The study demonstrates that peripheral nociceptors undergo a dynamic and conserved transcriptomic trajectory after nerve injury, culminating in a senescence phenotype within a subset of neurons that correlates with pain persistence. Elevated Sox11 activity across subtypes and its sustained regulon activity in Lasting Pain aligns with a role in maladaptive maintenance of chronic pain distinct from early regenerative programs (Atf3, Jun). Cell–cell communication analyses implicate p53 pathway activation, and combined expression of p53/p21/p16 further supports senescence during pain chronification. Senescence signatures were evident across diverse mouse pain models, in trigeminal injury (TREZ), and in human DRG from chronic pain and diabetic neuropathy cohorts, independent of age and sex, underscoring translational relevance. Pharmacological clearance of senescent nociceptors with senolytics reversed mechanical hypersensitivity without broad sensory, behavioral, or hematological side effects, suggesting that a small population of dysfunctional senescent neurons can sustain chronic pain and that their selective removal can restore function. These findings reframe chronic pain maintenance as, in part, a senescence-driven process in nociceptors and position senolytics as a promising therapeutic strategy where traditional analgesics fail to modify disease mechanisms.
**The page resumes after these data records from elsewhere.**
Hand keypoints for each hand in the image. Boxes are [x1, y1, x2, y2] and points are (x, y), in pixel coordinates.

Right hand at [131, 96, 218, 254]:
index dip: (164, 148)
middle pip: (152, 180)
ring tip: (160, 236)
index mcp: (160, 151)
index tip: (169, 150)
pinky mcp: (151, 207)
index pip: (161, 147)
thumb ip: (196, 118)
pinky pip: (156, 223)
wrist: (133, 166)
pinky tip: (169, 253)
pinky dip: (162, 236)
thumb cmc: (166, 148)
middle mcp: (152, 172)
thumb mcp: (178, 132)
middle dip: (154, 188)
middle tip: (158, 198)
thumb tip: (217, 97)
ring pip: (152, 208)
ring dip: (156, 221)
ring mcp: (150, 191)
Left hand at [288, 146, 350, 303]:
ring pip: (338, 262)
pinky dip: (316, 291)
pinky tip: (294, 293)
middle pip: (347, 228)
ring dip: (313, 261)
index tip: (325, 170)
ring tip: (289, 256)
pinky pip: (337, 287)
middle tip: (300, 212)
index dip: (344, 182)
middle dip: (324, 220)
This work introduces the iPain single-cell atlases (DRG and TG) integrating multi-omic data across pain models and timepoints to chart nociceptor state transitions during pain chronification. The analyses identify cellular senescence in a subset of nociceptors as a shared mechanism across models and species, with p53 pathway involvement and sustained Sox11 activity. Human DRG data corroborate increased senescence signatures in chronic pain and diabetic neuropathy. In vivo, senolytic agents targeting Bcl-2 family anti-apoptotic pathways reduce senescent nociceptor burden and reverse mechanical hypersensitivity in mice, with minimal adverse effects. These findings suggest repurposing senolytics for chronic pain and trigeminal headache disorders. Future research should: expand TG single-cell temporal coverage; validate long-term efficacy and safety of senolytics across pain etiologies and ages (including elderly); optimize dosing, timing, and compound specificity (e.g., Bcl-xL-sparing approaches); dissect subtype-specific contributions and upstream triggers of nociceptor senescence; and evaluate combination therapies with regenerative or anti-inflammatory strategies.
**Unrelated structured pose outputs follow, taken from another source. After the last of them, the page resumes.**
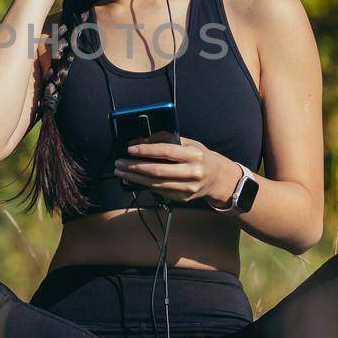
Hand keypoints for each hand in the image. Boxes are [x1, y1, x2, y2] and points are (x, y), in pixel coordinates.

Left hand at [113, 132, 234, 206]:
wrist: (217, 178)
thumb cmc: (199, 156)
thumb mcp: (189, 143)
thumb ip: (167, 139)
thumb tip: (140, 140)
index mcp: (194, 154)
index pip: (167, 151)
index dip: (146, 150)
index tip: (130, 149)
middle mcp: (192, 172)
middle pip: (158, 171)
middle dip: (135, 167)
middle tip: (120, 162)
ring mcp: (188, 188)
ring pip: (155, 184)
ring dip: (134, 178)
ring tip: (121, 171)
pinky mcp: (183, 198)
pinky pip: (159, 191)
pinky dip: (142, 185)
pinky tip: (132, 179)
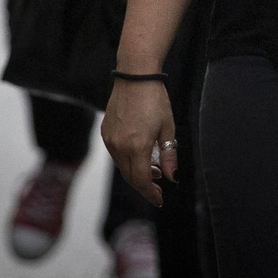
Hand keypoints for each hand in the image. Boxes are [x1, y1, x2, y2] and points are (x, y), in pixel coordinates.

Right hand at [102, 78, 176, 206]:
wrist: (135, 77)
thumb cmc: (155, 100)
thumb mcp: (168, 128)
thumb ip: (169, 155)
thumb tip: (172, 177)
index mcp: (137, 147)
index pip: (142, 180)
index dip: (151, 193)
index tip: (160, 200)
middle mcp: (119, 146)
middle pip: (130, 176)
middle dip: (145, 185)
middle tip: (159, 187)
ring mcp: (110, 140)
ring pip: (122, 166)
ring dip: (136, 172)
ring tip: (154, 169)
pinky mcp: (105, 133)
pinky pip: (116, 154)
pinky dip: (127, 160)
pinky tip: (140, 155)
- TG atlas had limited temporal coverage; senescence in trigeminal pain was inferred from an external rat TREZ bulk dataset rather than TG single-cell time courses. - One neuropathic model (Paclitaxel) did not show significant SenMayo enrichment, indicating model-specific variability. - Deconvolution of human bulk DRG introduced noise and broad cell-type resolution; neuronal subtype distinctions (NFs vs nociceptors) were imperfect, and class proportions differed from reference due to neuron-enriched sampling. - The Lasting Pain state comprised relatively few cells (n=654), potentially limiting statistical power for late-stage analyses. - In vivo therapeutic testing was performed in a single injury model (CCI), specific schedules, and limited time window; thermal hypersensitivity was not improved under tested conditions. - Animal cohorts were young to middle-aged; effects in older animals and long-term outcomes beyond 28 days were not assessed. - Senolytic compounds target Bcl-2 family pathways; while blood counts and behavior were unaffected here, broader safety, thrombocytopenia risk, and off-target effects warrant further evaluation and optimization (e.g., PROTAC Bcl-xL strategies).